Na semana em que é lembrada a data da Consciência Negra, o PROPMARK traz um especial focado no assunto, mais precisamente na publicidade. Foram ouvidos profissionais do mercado com a intenção de descobrir por que ainda poucos pretos protagonizam campanhas publicitárias. A principal conclusão da apuração é que o problema é estrutural e a solução está na inclusão de negros em todas atividades e escalões.
Renato Meirelles, presidente do Instituto Locomotiva, por exemplo, acredita que a baixa aparição da população preta nos comerciais e mensagens publicitárias é porque as posições de poder e influência em espaços corporativos ainda são, em sua maioria, ocupadas por pessoas brancas. “Se o Brasil fosse uma empresa, 81,4% dos cargos de alta liderança seriam ocupados por homens brancos; se considerarmos homens e mulheres brancos, esse número aumenta para 94,2%”, relata ele, lembrando ainda que estamos falando de um país em que 56% da população se autodeclara negra, considerando pretos e pardos - os dados são do último censo do IBGE.
Meirelles fala também que não é só nas campanhas publicitárias que os negros são esquecidos, mas também nas novelas, nos filmes, nos livros, na cultura e no imaginário. Por sorte, a situação não chega a ser tão crítica, uma vez que, hoje, para ele, tanto publicitários como anunciantes estão sendo desafiados pelo próprio mercado a perceber a diversidade da sociedade e criar campanhas representativas dela. “O consumidor quer se ver no conteúdo e nos produtos que consome, e essa tendência não vai desaparecer”, declara.
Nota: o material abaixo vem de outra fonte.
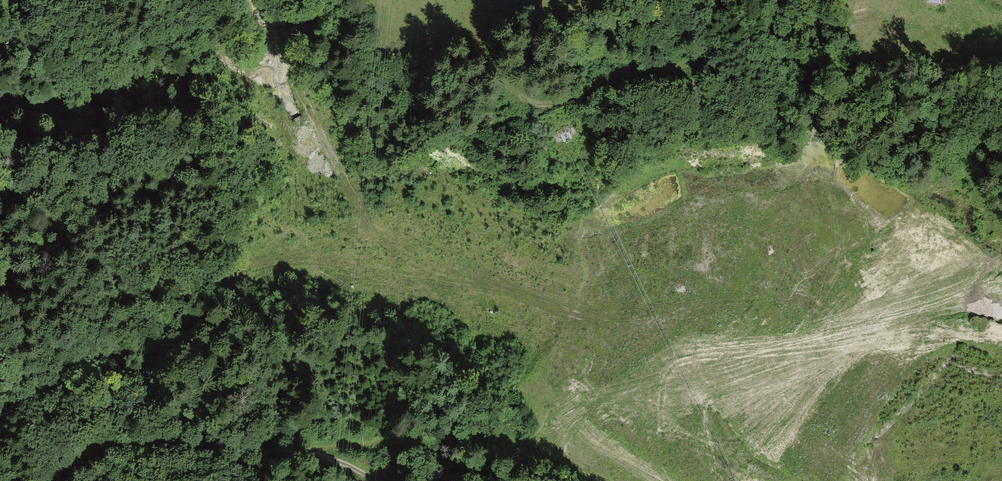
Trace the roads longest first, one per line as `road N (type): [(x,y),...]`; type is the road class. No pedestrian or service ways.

Dados confirmam o que diz o executivo. Em junho deste ano, foi apresentado ao mercado estudo feito pela iO Diversidade em parceria com o Instituto Locomotiva e, pasmem, 80% dos brasileiros reconhecem que o Brasil é um país preconceituoso em relação à população negra. E mais: 77% acreditam que é papel das marcas e das empresas apoiar pautas ligadas à igualdade racial. Além disso, 79% estão atentos ao que se chama de “cumprir tabela”, e acreditam que muitas marcas se aproveitam do combate ao preconceito apenas para fazer propaganda, mas não têm ações concretas para mudar a realidade.
“O consumidor já se posiciona. Cabe às empresas enxergar esses desdobramentos, e agir para transformar essa realidade”, comenta Meirelles. Outro detalhe importante de se observar é que, quando pessoas negras aparecem em peças publicitárias, têm sempre o mesmo biotipo, o mesmo corte de cabelo, o mesmo formato de rosto e até o mesmo tipo físico. É o estereótipo falando mais alto, o que deixa mais claro ainda a limitação do uso de pretos na publicidade.
A maioria dos tipos negros claramente não está representada em comerciais de TV, por exemplo. E quando chegam às telas nos intervalos da programação os atores negros escolhidos, além do mesmo biotipo, muitas vezes são bem parecidos com brancos.
No meio dessa história toda, as agências de publicidade estão atentas ao movimento e já têm programas de inclusão não só de negros, mas também de outras etnias e comunidades. Cintia Pessoa, diretora de recursos humanos da Publicis Brasil, sugere que o mercado publicitário traga mais diversidade para os projetos e não compactue com o racismo, acreditando que o primeiro passo é fazer o censo da empresa, para então definir metas e trabalhar com objetivos. “É menos media training sobre diversidade e mais ações intencionais focadas na inclusão. E
incluir dá trabalho, mas é recompensador, principalmente falando de publicidade, que conversa com milhares de pessoas todos os dias. Ideias boas só nascem a partir de pessoas com vivências distintas trabalhando juntas”, fala.
Beatriz Lopes, diretora de arte júnior da WMcCann, concorda que no Brasil o racismo é estrutural e mesmo no século 21, com acesso à informação e a tantas pautas e conteúdo, o brasileiro ainda comete crime de racismo e muitos o invisibilizam, o que dificulta o avanço e a abertura de diálogos mais profundos na pauta de diversidade. Ela fala também que os anunciantes e marcas ainda não avançaram no ponto de vista da representatividade e da inserção de pessoas negras, e devem sofrer duros impactos, uma vez que a sociedade hoje está cada vez mais ativista e comprometida a consumir marcas que estejam se posicionando em busca da representatividade.